> Work to complete: Pull out each line of the listing that contains the word "Convenio". Only matches with the same upper- and lowercase letters count.

> Material shown:

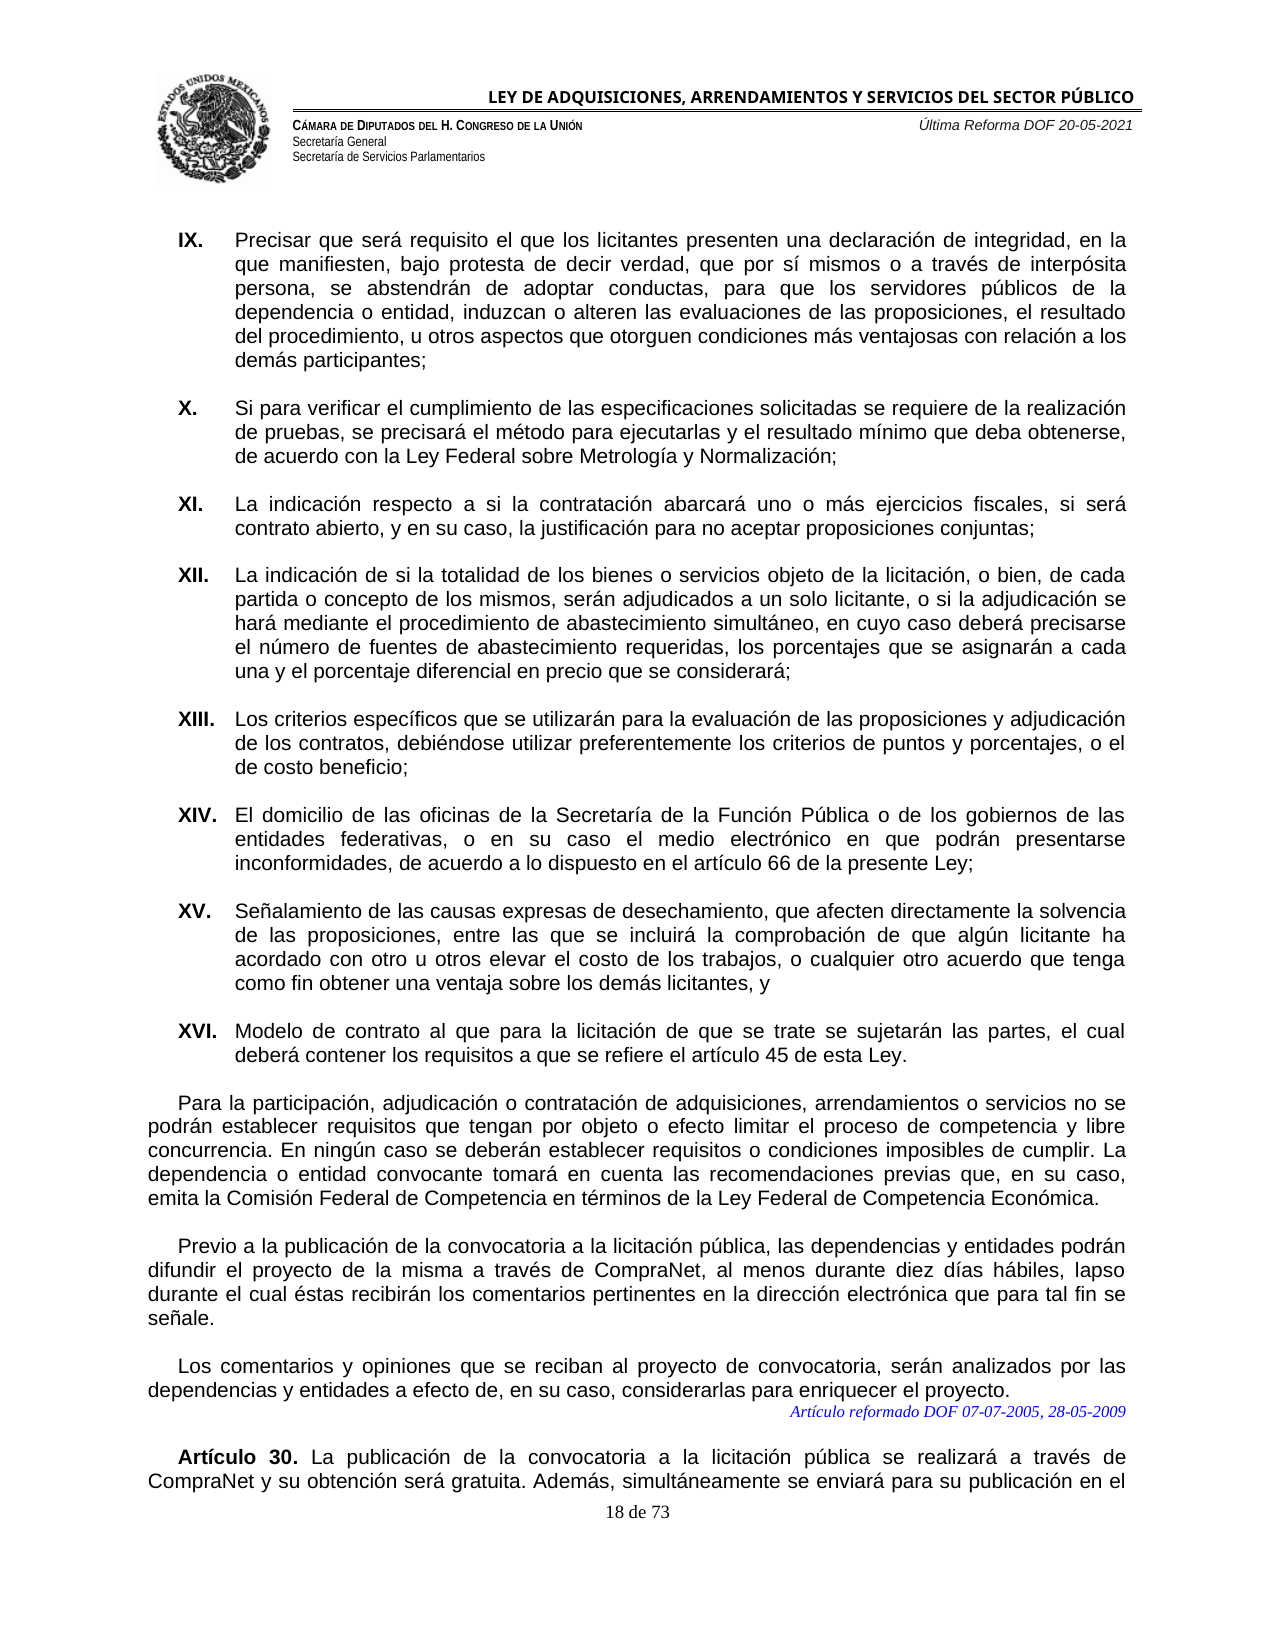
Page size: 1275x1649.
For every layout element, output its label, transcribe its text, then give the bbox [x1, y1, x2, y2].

==

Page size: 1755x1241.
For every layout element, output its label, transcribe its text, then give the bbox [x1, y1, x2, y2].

* * *

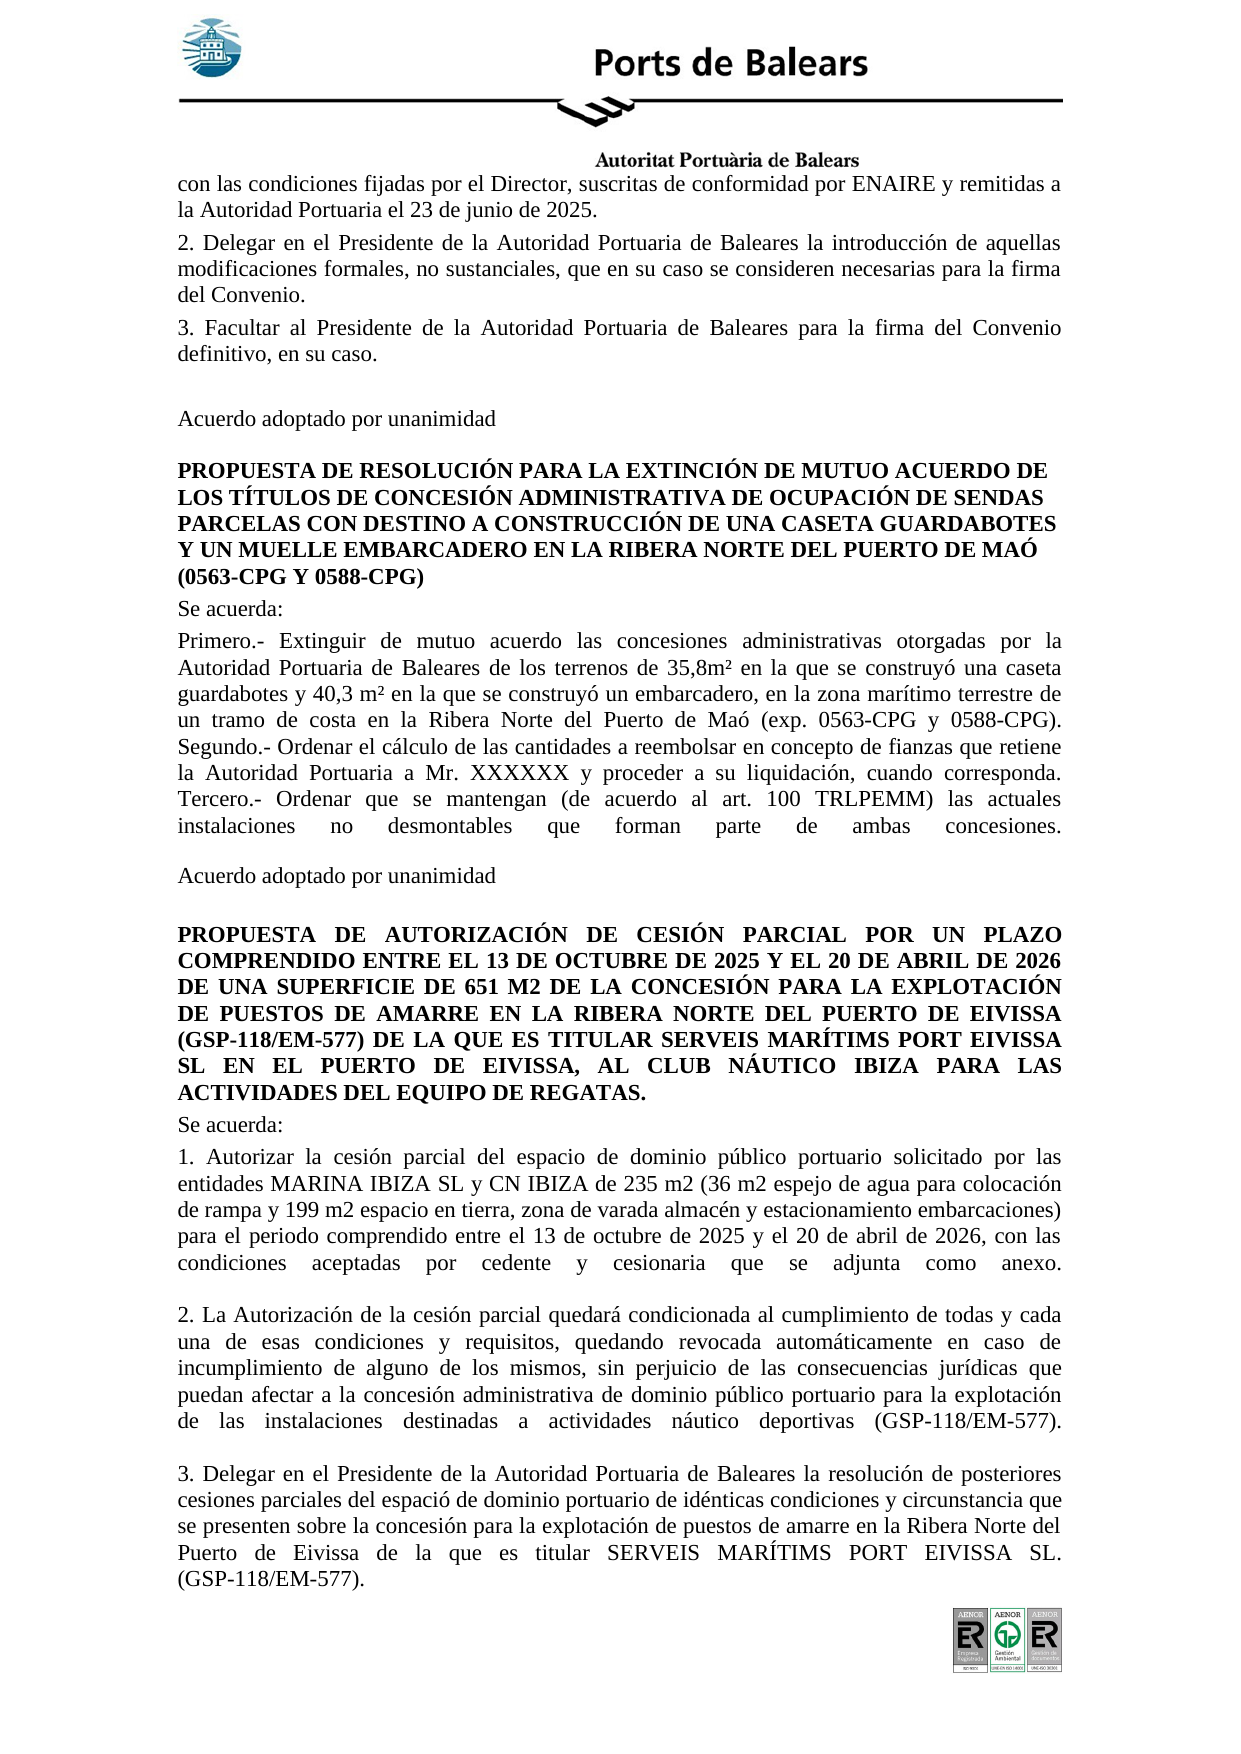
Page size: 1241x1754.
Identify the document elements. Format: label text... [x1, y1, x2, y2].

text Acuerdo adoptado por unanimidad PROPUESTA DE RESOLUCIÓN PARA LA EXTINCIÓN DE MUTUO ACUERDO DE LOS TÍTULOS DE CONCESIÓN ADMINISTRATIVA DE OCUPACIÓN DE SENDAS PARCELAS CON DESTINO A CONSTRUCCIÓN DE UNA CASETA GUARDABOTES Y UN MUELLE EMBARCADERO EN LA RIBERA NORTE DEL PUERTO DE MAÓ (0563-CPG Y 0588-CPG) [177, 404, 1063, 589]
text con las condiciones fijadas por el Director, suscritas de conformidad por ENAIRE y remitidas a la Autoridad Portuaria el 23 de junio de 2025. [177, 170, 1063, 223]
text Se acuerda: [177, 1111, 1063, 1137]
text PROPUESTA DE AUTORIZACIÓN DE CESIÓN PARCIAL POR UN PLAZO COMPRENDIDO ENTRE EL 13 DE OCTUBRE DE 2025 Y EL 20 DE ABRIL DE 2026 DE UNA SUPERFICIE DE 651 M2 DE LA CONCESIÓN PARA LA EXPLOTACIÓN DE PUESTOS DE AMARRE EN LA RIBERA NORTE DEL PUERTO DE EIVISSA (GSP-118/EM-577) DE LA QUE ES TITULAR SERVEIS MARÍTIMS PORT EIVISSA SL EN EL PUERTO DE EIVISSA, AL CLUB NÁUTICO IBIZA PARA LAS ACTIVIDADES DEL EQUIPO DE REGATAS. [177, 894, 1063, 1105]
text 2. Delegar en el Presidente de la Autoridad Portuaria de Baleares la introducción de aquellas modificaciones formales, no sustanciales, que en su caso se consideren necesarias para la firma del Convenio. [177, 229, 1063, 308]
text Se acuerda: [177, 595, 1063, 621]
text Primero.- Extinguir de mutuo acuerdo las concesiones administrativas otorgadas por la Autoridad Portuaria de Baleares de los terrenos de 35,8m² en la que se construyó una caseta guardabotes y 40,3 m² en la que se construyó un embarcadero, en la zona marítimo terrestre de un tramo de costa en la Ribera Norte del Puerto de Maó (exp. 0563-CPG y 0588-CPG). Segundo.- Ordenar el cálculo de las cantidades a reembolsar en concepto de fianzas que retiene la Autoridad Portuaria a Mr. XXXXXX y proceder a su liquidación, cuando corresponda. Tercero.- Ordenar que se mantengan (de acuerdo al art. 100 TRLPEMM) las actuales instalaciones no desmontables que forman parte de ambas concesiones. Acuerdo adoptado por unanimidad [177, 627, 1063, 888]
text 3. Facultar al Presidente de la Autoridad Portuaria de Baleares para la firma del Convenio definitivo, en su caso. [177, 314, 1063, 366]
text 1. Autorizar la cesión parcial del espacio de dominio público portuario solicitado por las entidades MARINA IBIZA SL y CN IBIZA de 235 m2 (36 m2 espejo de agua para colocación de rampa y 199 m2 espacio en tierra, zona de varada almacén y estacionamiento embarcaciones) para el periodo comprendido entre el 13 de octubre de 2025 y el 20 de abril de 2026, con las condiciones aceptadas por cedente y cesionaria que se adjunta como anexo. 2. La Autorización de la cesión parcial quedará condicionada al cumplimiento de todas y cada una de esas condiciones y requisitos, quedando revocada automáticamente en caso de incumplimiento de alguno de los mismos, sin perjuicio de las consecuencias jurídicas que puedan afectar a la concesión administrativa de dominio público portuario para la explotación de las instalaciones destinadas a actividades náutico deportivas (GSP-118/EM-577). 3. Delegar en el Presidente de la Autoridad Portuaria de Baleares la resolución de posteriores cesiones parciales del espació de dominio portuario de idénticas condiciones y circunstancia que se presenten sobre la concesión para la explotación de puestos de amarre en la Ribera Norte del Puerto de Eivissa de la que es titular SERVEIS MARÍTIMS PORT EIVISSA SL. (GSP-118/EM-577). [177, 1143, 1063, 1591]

> Full output:
text 2. Delegar en el Presidente de la Autoridad Portuaria de Baleares la introducción de aquellas modificaciones formales, no sustanciales, que en su caso se consideren necesarias para la firma del Convenio. [177, 229, 1063, 308]
text 3. Facultar al Presidente de la Autoridad Portuaria de Baleares para la firma del Convenio definitivo, en su caso. [177, 314, 1063, 366]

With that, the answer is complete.